> _Extract_:

- Opening Delimiter -

Slink is a self-hosted image sharing service for managing and sharing photo galleries. It's AGPL-3.0 licensed and built in PHP, designed for users who want private, self-controlled image storage without cloud dependency.

Pros:

  • Lightweight and simple to deploy (PHP-based)
  • Full control over image data and sharing permissions
  • Minimal resource footprint

Cons:

  • Narrowly focused on images (not multimedia like Plex)
  • Smaller project with less active development

Gameyfin

Gameyfin is a game library management tool written in Kotlin (AGPL-3.0). It lets you organize and catalog video games across multiple platforms in a single interface.

Pros:

  • Purpose-built for game library management and discovery
  • Multi-platform game support with unified interface
  • AGPL licensing ensures community-driven development

Cons:

  • Early-stage project (under 1k stars); limited production usage
  • Mobile sync and remote play are not yet fully implemented

How to choose

For general media (films, TV, music, photos): Jellyfin is the clear choice—it's the most mature, feature-complete, and actively developed Plex alternative with the largest community.

- Closing Delimiter -

> _Problems and tasks_:
• A. In the extract on self-hosted tools, what programming language is Gameyfin written in?
• B. Rewrite the part of the extract that starts with the words "Slink is a self-hosted" and ends with "to deploy (PHP-based)", changing "image sharing service" to "photo hosting service".

> _Dataset_:
- Opening Delimiter -

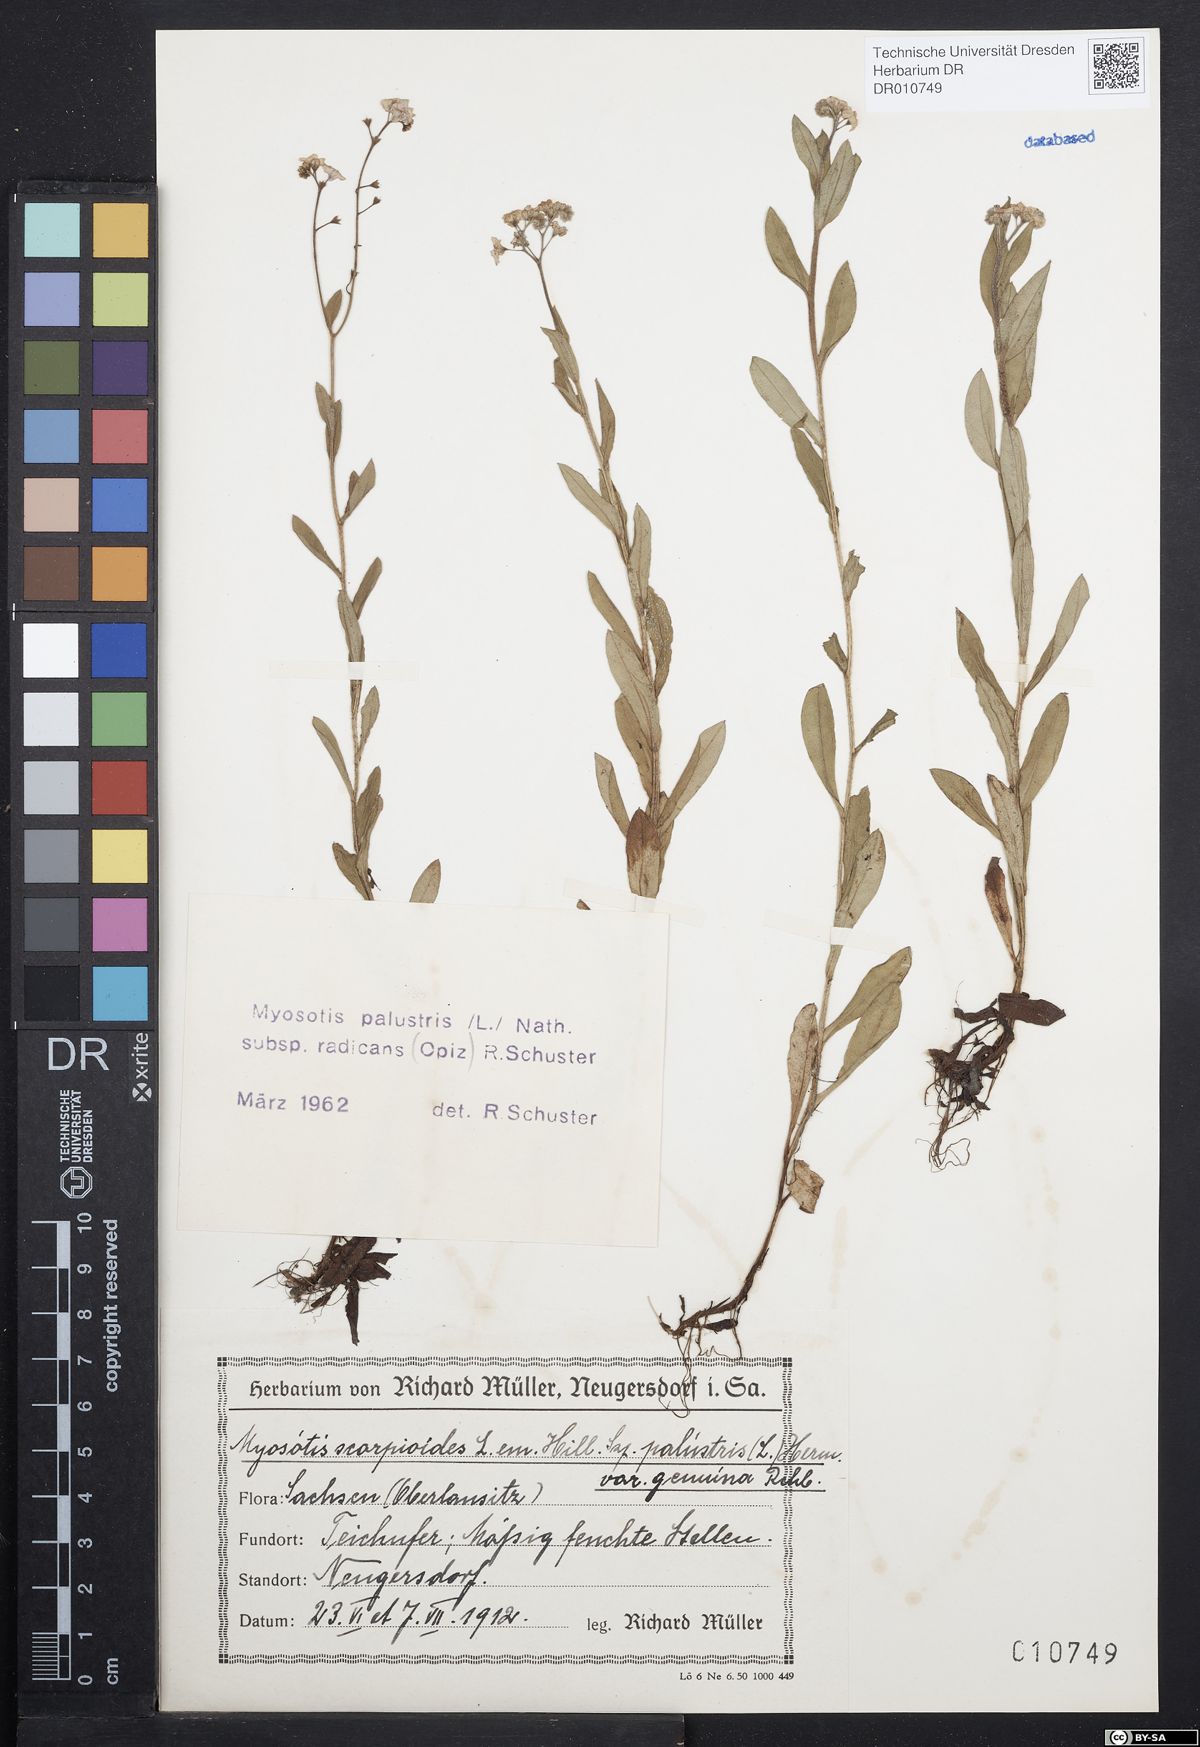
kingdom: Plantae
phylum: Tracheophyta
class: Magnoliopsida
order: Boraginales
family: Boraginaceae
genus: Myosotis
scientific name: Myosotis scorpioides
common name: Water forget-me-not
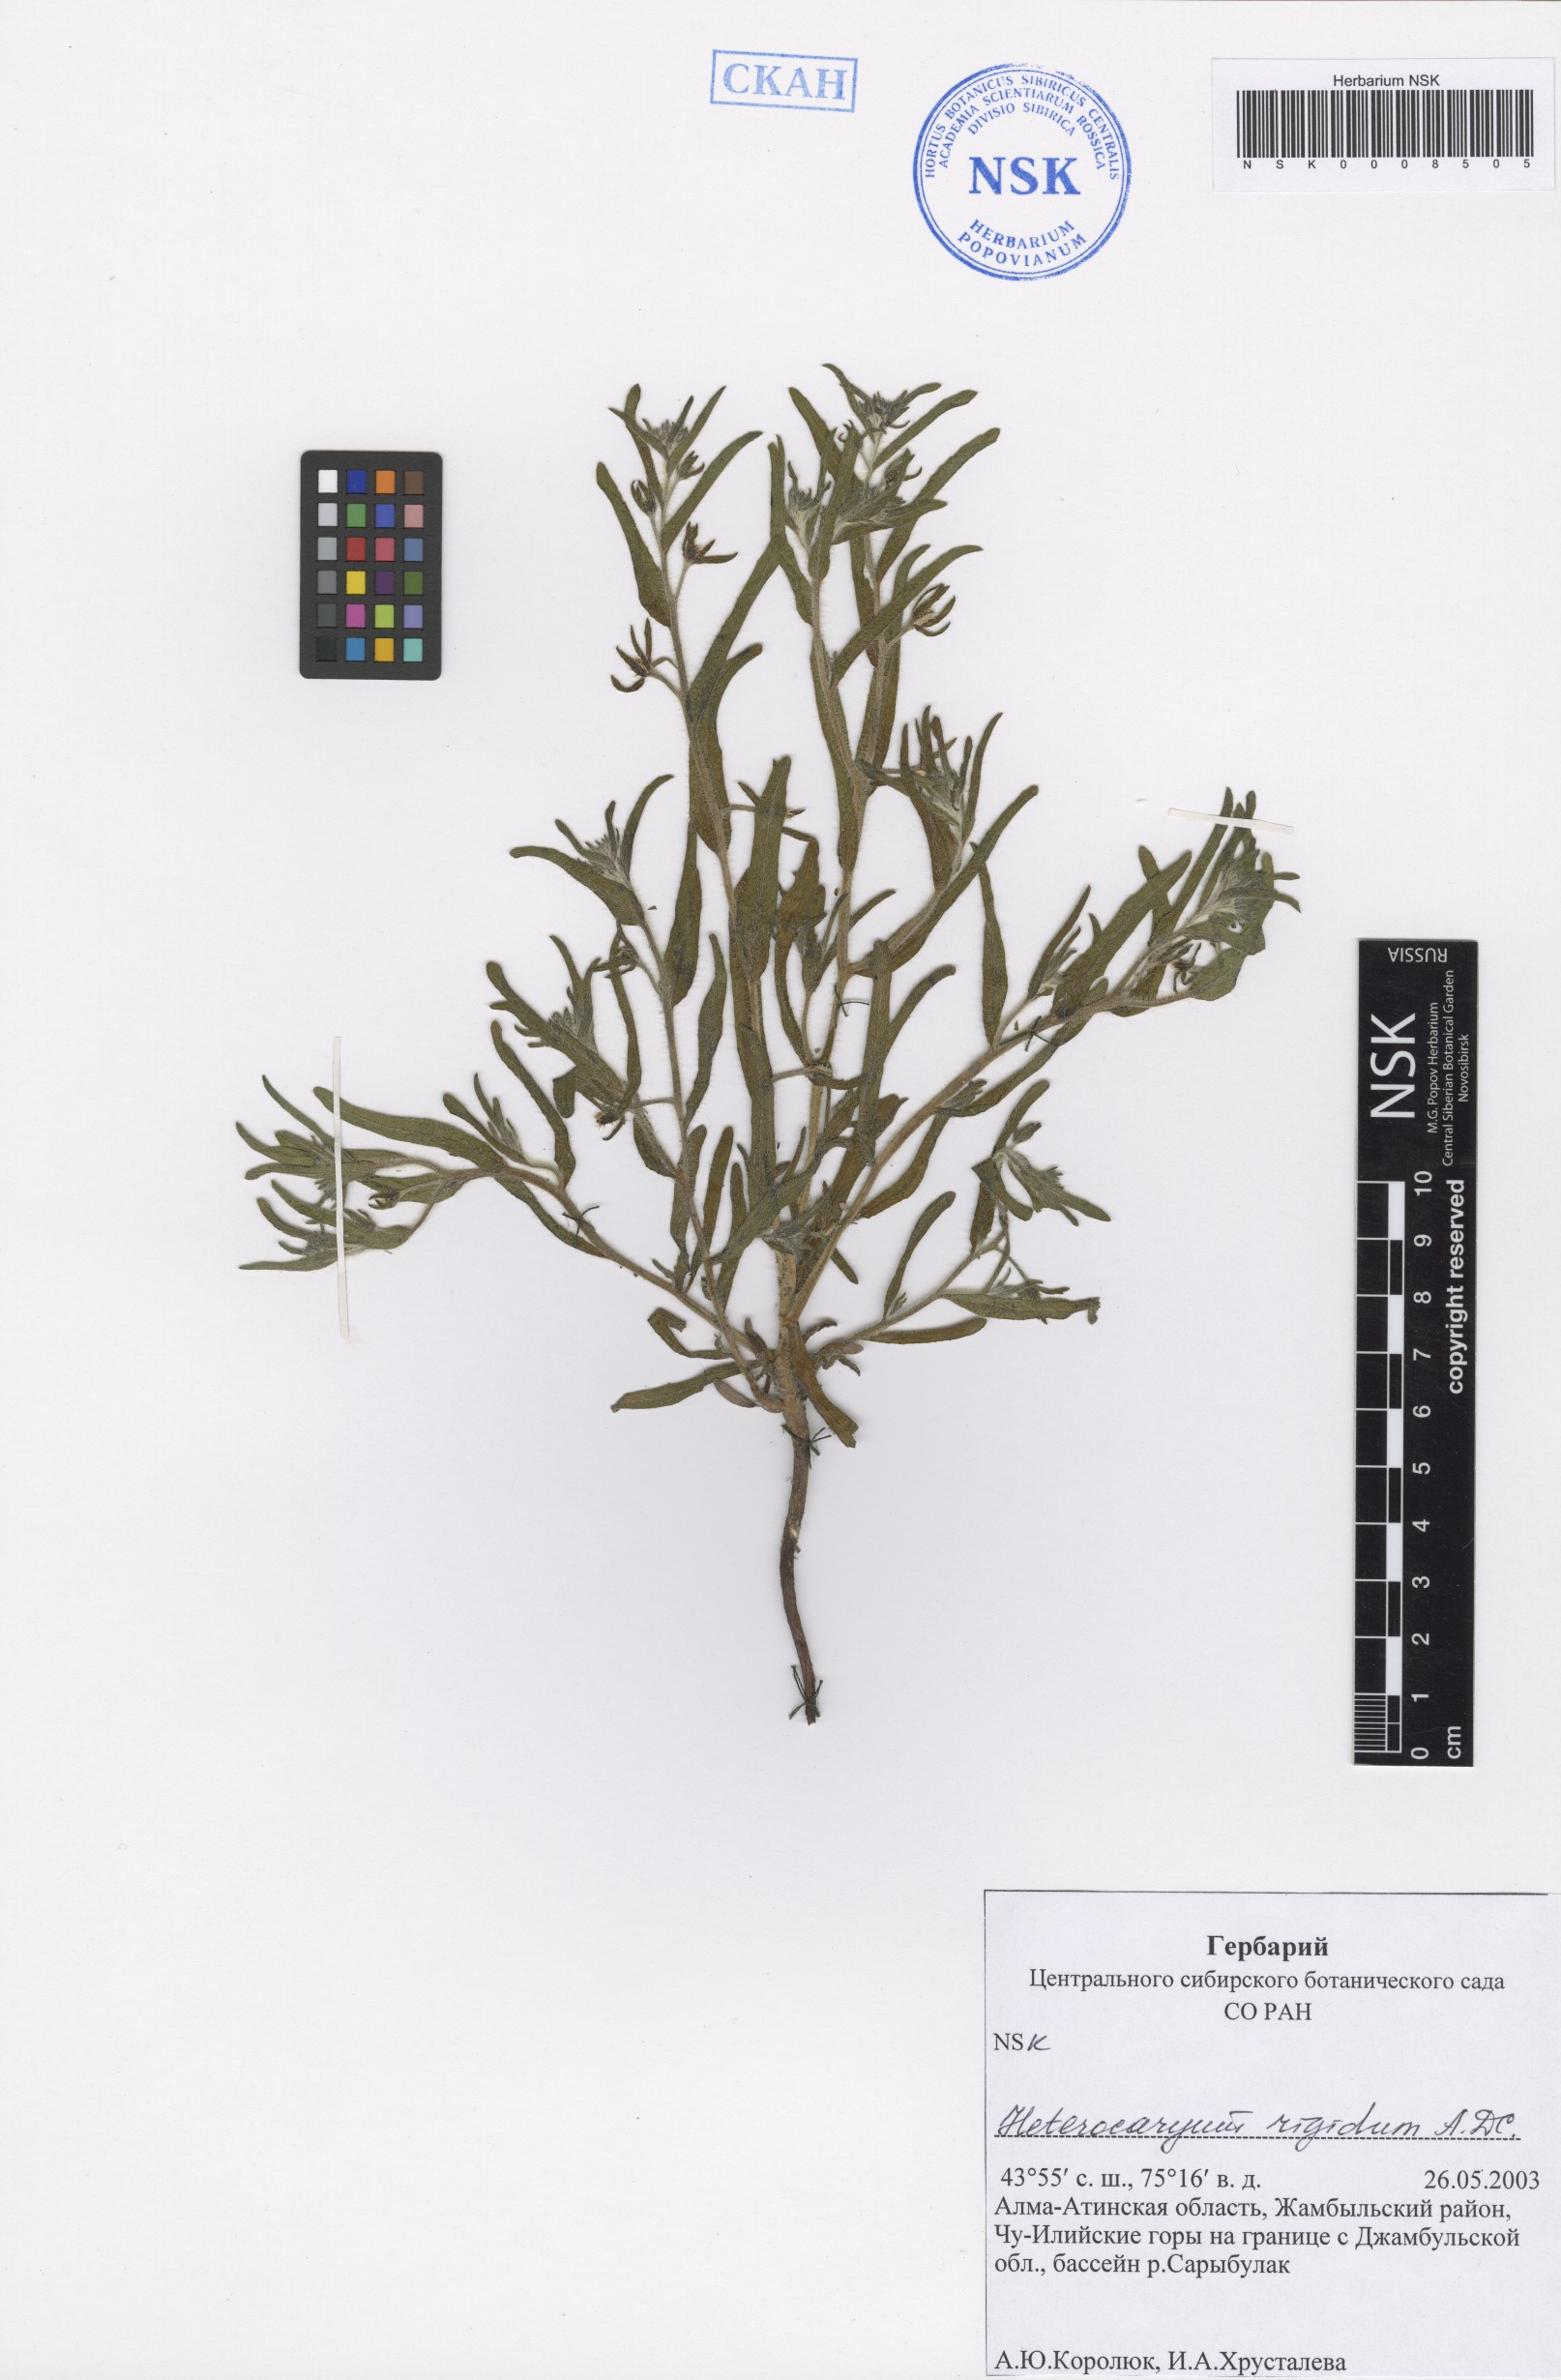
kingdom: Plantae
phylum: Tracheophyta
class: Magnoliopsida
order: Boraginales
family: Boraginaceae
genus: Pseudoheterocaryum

- Closing Delimiter -

> _Exercise results_:
• A. Kotlin

• B.
Slink is a self-hosted photo hosting service for managing and sharing photo galleries. It's AGPL-3.0 licensed and built in PHP, designed for users who want private, self-controlled image storage without cloud dependency.

Pros:

  • Lightweight and simple to deploy (PHP-based)